Autenticidad

En la entrada anterior comentaba que creía “que nos equivocamos cuando le damos tanto protagonismo a trabajar con los últimos gadgets. Lo importante no son las nuevas maquinitas, sino las nuevas ideas.”. Lo dejé así sin pensar que quería decir exactamente con “nuevas ideas” ¿se trata por ejemplo de que los alumnos tengan la capacidad de generar soluciones nuevas a un mundo cambiante?

En estos dias estoy leyendo el Libro de la Comunidad de los amigos de Las Indias, y tras terminar el capítulo “Sobre la autenticidad” me he dado cuenta que hubiera sido mas exacto decir que “lo importante no son las nuevas maquinitas sino la autenticidad”.

Lo importante no es que el que se educa cree un nuevo mundo, que revolucione o transforme las cosas. Puede acabar creando el mismo mundo, pero debe ser el suyo (será el mismo, pero será nuevo, será autentico). En ambos casos lo importante es que llegue a el desde la experiencia, es lo que lo hará algo real.

Los libros nos presentan una realidad congelada, son un punto de partida. Aprender no es estudiar libros, es mas que eso. Es tener la oportunidad de tener experiencias a las que poder dar respuestas personales y de esa manera quizá llegar al mismo mundo que describen los libros, a la visión de las cosas que cree correcta el autor. O no, y quizá llegar a uno completamente diferente.

Hacia donde van las universidades y los centros de enseñanza

Un amigo (gracias Miguel) me enviaba este enlace acerca de la plataforma EdX, la apuesta por “aulas abiertas” de Harvard y el MIT.

Es un movimiento que seguro que no parará ahí, todo lo que sea automatizable, se automatizará, y cualquier clase que pueda ser grabada en video (por decir algo) se emitirá de alguna manera…

¿Y al final de donde sacarán el dinero? ¿Hacia donde van estos centros de enseñanza?
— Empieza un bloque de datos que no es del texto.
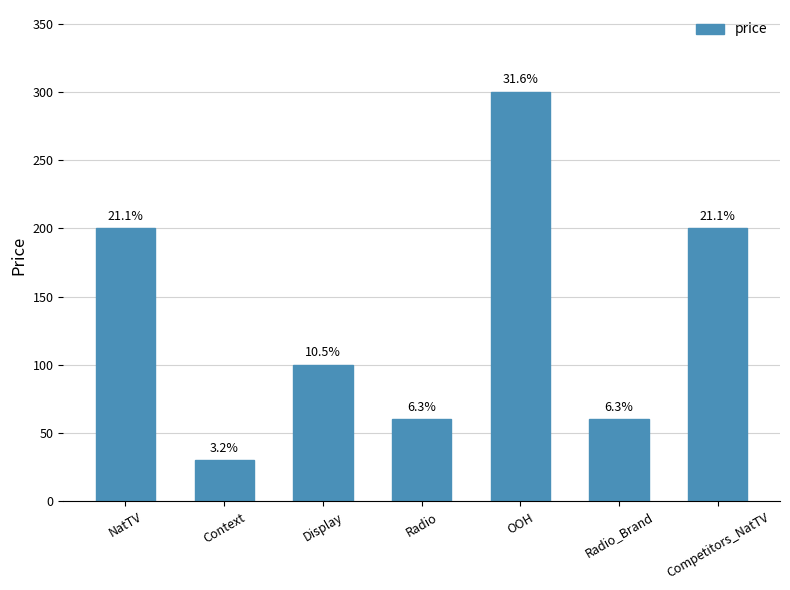

Does the chart contain any negative values?

No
Pienso que siguiendo este artículo de The Economist terminarán siendo mas pequeños y menos relevantes de lo que son hoy en día, mas pequeños y centrados en lo que realmente hacen bien: tener un ambiente de trabajo excepcional para mantener a los mejores y ser un motor de generación de ideas e innovaciones.
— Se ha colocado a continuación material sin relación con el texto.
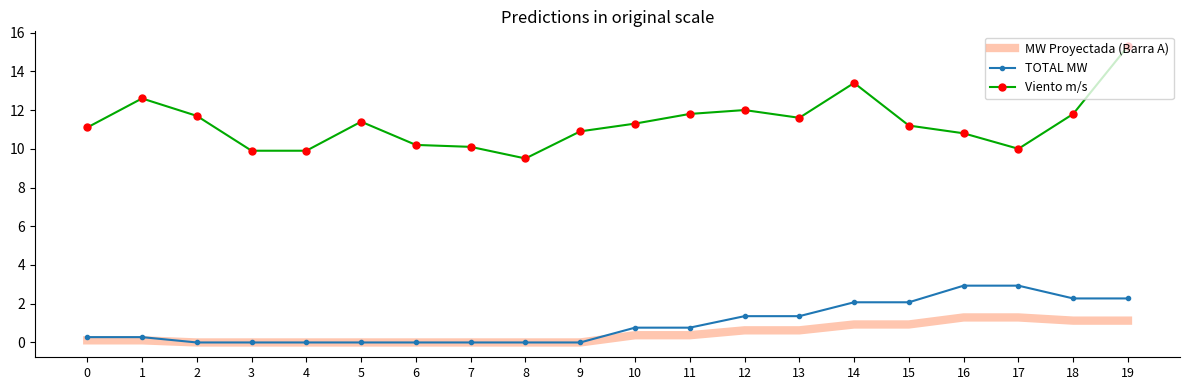

At which category is the sum across all series the highest?

19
Les pagaremos por tener un solo año de experiencia con ellos en sus centros, les seguiremos pagando porque ellos certifiquen nuestros conocimientos que habremos adquirido libremente a través de la red (el famoso título).

Ahora la parte free de lo que se ofrece es pequeña, pero con el tiempo será probablemente mayor que la parte de pago. ¿Una economía de la abundancia? pues muchos piensan que sí, aunque suene contradictorio hoy en día. Decían en este artículo que el problema no era que no hubiera dinero, sino que hubiera demasiado… “ocioso” habría que añadir.

Creo que estas instituciones por lo que luchan es por sobrevivir, tienen que seguir captando a los mejores y les gustaría seguir manteniendo ese tamaño y prestigio, pero eso cada vez estas mas complicado.